Perhaps the most important lesson to be drawn is from the history of revolutions: overthrowing tyranny does not in itself establish democracy, but more often yields anarchy. And from anarchy and disorder come renewed tyranny. The French Revolution led to Napoleon and the restoration of the monarchy; the Russian Revolution ended with elimination of their rivals by the Bolsheviks -- call them the secular Salafists of their time. The Iranian overthrow of the Shah resulted in the rule of the Mullahs. Does anyone think, given the cast of characters fighting him, that if Bashar Assad falls, the result will be democracy?
This is not to oppose revolutions, which are in any case products of historical forces that cannot be stopped. Nor is it to criticize the idealistic revolutionaries who overthrew the 42-year old Libyan dictatorship in Tripoli or the military regime in Cairo. It is, however, to ask whether we can expect from Western governments in London or Paris or Rome or Washington a greater appreciation of the risks involved in supporting revolutions unconditionally, blind to the complicated and contradictory forces revolution always unleash. It is to ask them to stop pretending every act of tribal hubris or militia violence is aberrant, and that Libya and Egypt are otherwise populated exclusively by aspiring democrats and liberty loving computer geeks.

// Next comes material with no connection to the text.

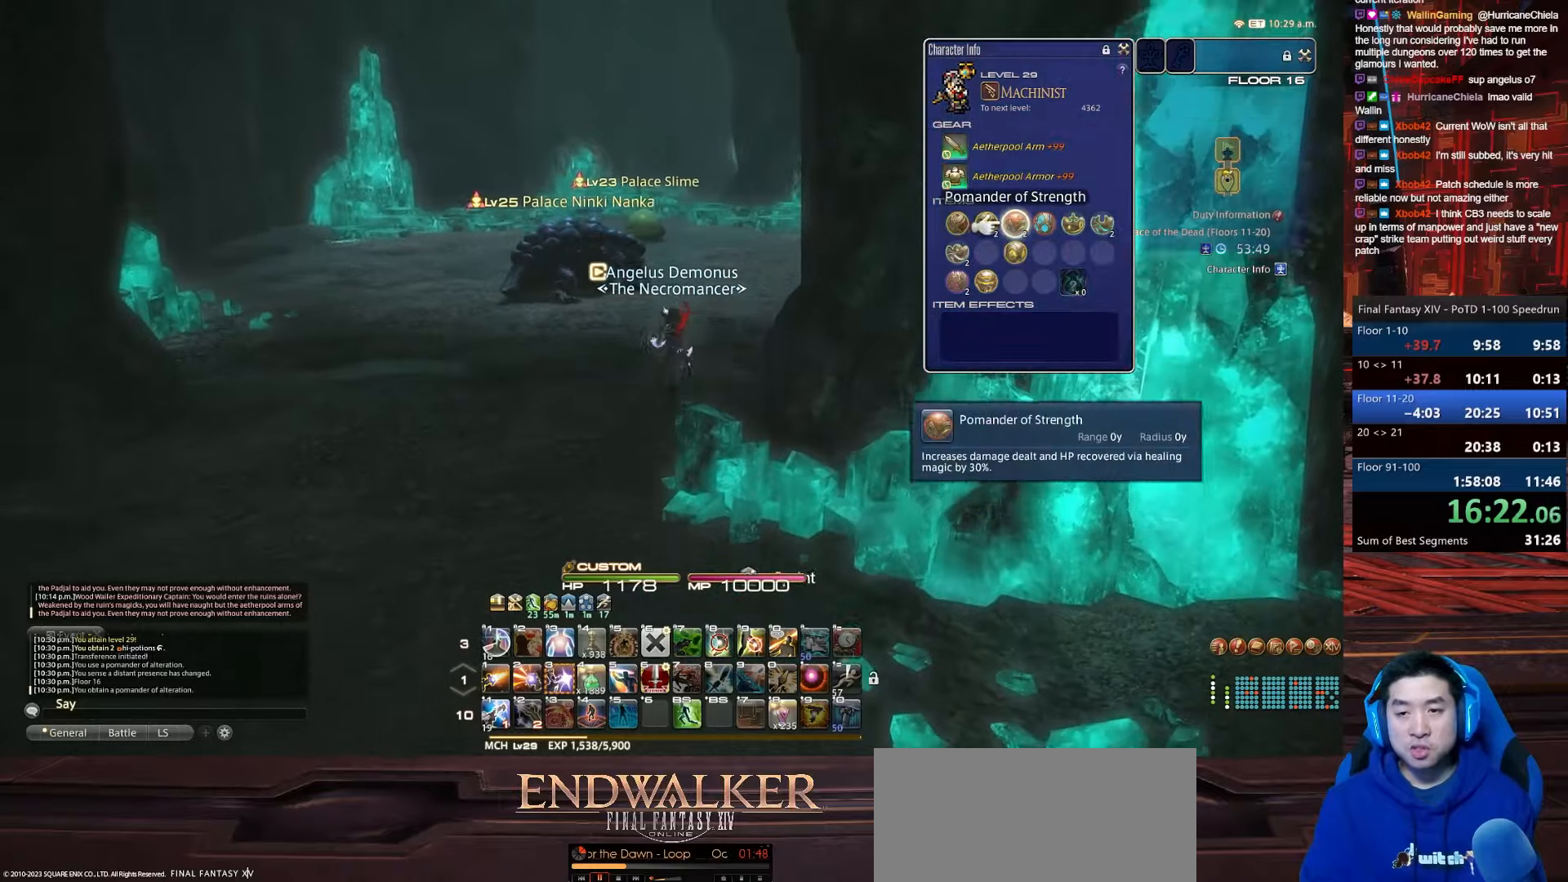
{"keys": ["d", "lbracket", "space", "w"], "events": [[100, "return", "down"], [133, "o", "up"], [233, "d", "down"], [267, "e", "up"], [267, "space", "down"], [400, "lbracket", "down"], [467, "return", "up"]]}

To ignore these lessons is to ignore our own long, difficult and costly journey to democracy, achieved only after eighty years of slavery and at the cost of a bloody civil war.
Washington and its allies tend to ride a see-saw, blindly supporting dictatorships whose depredations they underestimate and then blindly supporting revolutions whose consequences they misjudge. And now the U.S. is planning to send drones, marines and naval vessels to try to redress a chaos it inadvertently helped precipitate and should at least have anticipated. The taboo against "American boots on the ground" in Libya is broken.
If then we fail to engage more deeply with democratic revolution's complications; if we do not look more honestly at the rough realities of the cultures in which the Arab Spring is unfolding; and if we continue to think we can "bring democracy and liberty" to Tripoli and Cairo and Damascus overnight rather than allow them time to realize democracy and liberty on their own -- a long, slow, painful process measured by decades rather than months -- these boots and drones will undoubtedly have their own new unforeseen consequences that in the months ahead will be confounding us all over again.